The Nobel committee usually prefers to wait and evaluate longer-term impact, so I'd be quite surprised. CRISPR was obviously revolutionary in 2013 (imo, more than alphafold), and won the Nobel in 2020.
> more than half a million researchers have used the machine-learning system, generating thousands of papers
Funny things is how the general scientific community (including nature) defines 'impact'. I somehow still strangley trust the Nobel committee to take a different approach here. Was curious and found this interesting collection of references: https://www.researchgate.net/project/Enacting-Excellency-Awa... .
AlphaFold doesn't solve folding. It makes metaheuristic guesses without writing a bunch of quantum chemistry, statistical physics, thermodyanamics, and topology maths / algorithms.
I don't mean to downplay AlphaFold, but we haven't solved protein folding yet. This press is really getting ahead of itself.
Are you a trained scientist, especially in the biochem/medsc field? What makes you more certified to say this isn't a revolutionary tool?
I personally know several people that do research that have unlocked new possibilities through this tool. My wife is a neuroscientist and she's used this tool a few times for reasons that are above my head (even with a Msc in Microbiology). This type of work used to take a PhD student 4 years or more to do a single relatively simple protein. Getting answers within a few seconds is revolutionary.
This reminds me of the criticisms of Copilot (GPT-3 application to generate computer code).
Many engineers will say it doesn't code. It just regurgitates and remixes the data it was trained on. It just makes "meta-heuristic guesses."
But anyone taking an honest and objective view of it can see that Copilot does add value. It's no substitute for a real, human, engineer, but it clearly adds value.
I don't think AlphaFold would get to this level of funding, resource commitment, etc. if it was adding 0 value.
Being a domain expert, I'm curious what value, if any, you think a large transformer model could add to the domain of protein folding. Is it really zero value, in your view?
The computer doesn't solve problems on its own, but it is objectively a breakthrough technology. It's pretty clear that AlphaFold is a phenomenal innovation.
GitHub ripping off everyone’s code to build copilot has caused a small (not as big as it should have been imho) exodus of open source projects to Gitlab and others.
I still don’t see how it’s a good idea to import unknown code with unknown licenses into your project, but apparently if copilot does it it’s okay.

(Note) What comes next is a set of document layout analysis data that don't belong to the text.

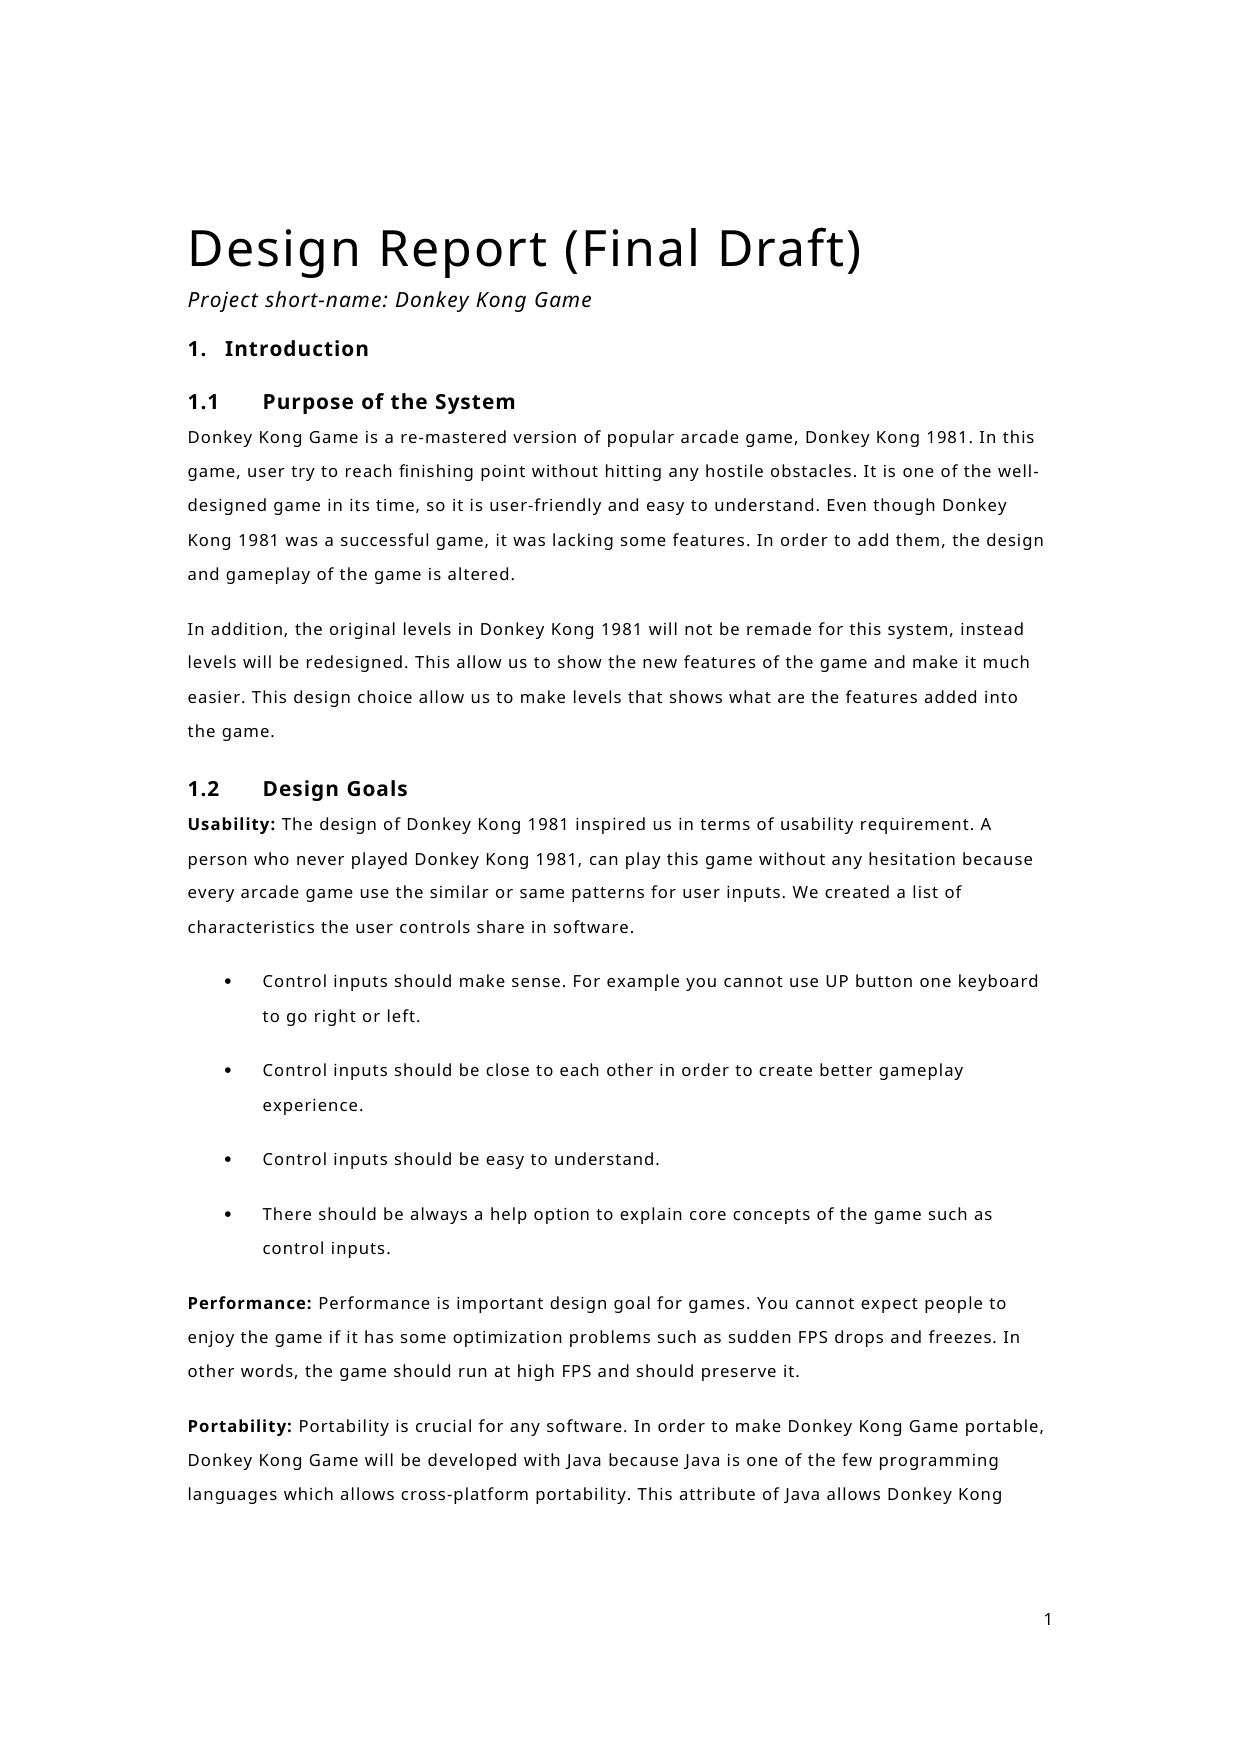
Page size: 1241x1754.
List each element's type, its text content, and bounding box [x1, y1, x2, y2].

list Control inputs should be easy to understand. [225, 1148, 1053, 1171]
list There should be always a help option to explain core concepts of the game such as control inputs. [225, 1203, 1053, 1260]
title Design Report (Final Draft) [187, 212, 1053, 281]
text Usability: The design of Donkey Kong 1981 inspired us in terms of usability requirement. A person who never played Donkey Kong 1981, can play this game without any hesitation because every arcade game use the similar or same patterns for user inputs. We created a list of characteristics the user controls share in software. [187, 813, 1053, 938]
list Control inputs should make sense. For example you cannot use UP button one keyboard to go right or left. [225, 970, 1053, 1027]
subtitle Introduction [187, 334, 1053, 362]
text In addition, the original levels in Donkey Kong 1981 will not be remade for this system, instead levels will be redesigned. This allow us to show the new features of the game and make it much easier. This design choice allow us to make levels that shows what are the features added into the game. [187, 617, 1053, 742]
subtitle Design Goals [187, 774, 1053, 803]
text Performance: Performance is important design goal for games. You cannot expect people to enjoy the game if it has some optimization problems such as sudden FPS drops and freezes. In other words, the game should run at high FPS and should preserve it. [187, 1292, 1053, 1383]
subtitle Purpose of the System [187, 387, 1053, 416]
subtitle Project short-name: Donkey Kong Game [187, 285, 1053, 313]
text Donkey Kong Game is a re-mastered version of popular arcade game, Donkey Kong 1981. In this game, user try to reach finishing point without hitting any hostile obstacles. It is one of the well-designed game in its time, so it is user-friendly and easy to understand. Even though Donkey Kong 1981 was a successful game, it was lacking some features. In order to add them, the design and gameplay of the game is altered. [187, 426, 1053, 585]
list Control inputs should be close to each other in order to create better gameplay experience. [225, 1059, 1053, 1116]
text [187, 1415, 1053, 1506]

> The AI effect occurs when onlookers discount the behavior of an artificial intelligence program by arguing that it is not real intelligence.
> Author Pamela McCorduck writes: "It's part of the history of the field of artificial intelligence that every time somebody figured out how to make a computer do something—play good checkers, solve simple but relatively informal problems—there was a chorus of critics to say, 'that's not thinking'." Researcher Rodney Brooks complains: "Every time we figure out a piece of it, it stops being magical; we say, 'Oh, that's just a computation.'"
Solving physics isn't a soft thing like making pretty art.
I'm firmly in the "AI/ML will eat the world" camp, but the praises being foisted upon AlphaFold are borderline damaging to the real field and its practice.
You can't throw AlphaFold at pharmaceutical problems and call it a day. This press feels like a "mission accomplished" victory lap when it's very clear we're only just getting started.
I have a Msc in microbio, not biochem, but my understanding is that proteins don't have a constant shape. They vibrate, interact with other molecules, etc.
You won't have a perfect answer unless you want to predict its shape in a vacuum, which wouldn't be very useful either way. Having it "close enough" is already extremely useful. There are definitely edge cases where it gets it wrong, but there are always edge cases in ML. More data = better results with the same architecture.
Tons of things that won Nobel prizes weren't 100% accurate, it's not a prize for solving science, rather a prize for advancing science.
My wife is a neurobiologist and the impact of this advance is groundbreaking for her work.
The Norwegian Nobel Committee which selects the recipients of the peace prize doesn't have anything to do with the physics and chemistry prizes which are awarded by the Royal Swedish Academy of Sciences.
Thanks for supplying the extra detail as a counterpoint to my flippancy. I was aware that the Nobel Prize for Economics was "not a real Nobel Prize" but didn't know the Peace Prize was also quite separate from the science based awards.
It does make sense though, seeing as the scientific awards are generally awarded based on actual breakthroughs, whereas the political ones are, let's say, fuzzier.
> didn't know the Peace Prize was also quite separate from the science based awards.
It's a bit more complicated than that. The committees for Physics and Chemistry (and Economics) are colocated at the Royal Swedish Academy of Sciences. Medicine is elsewhere, as is Literature. Physics, Chemistry, Medicine, and Literature work together for final approval. Peace is completely on its own.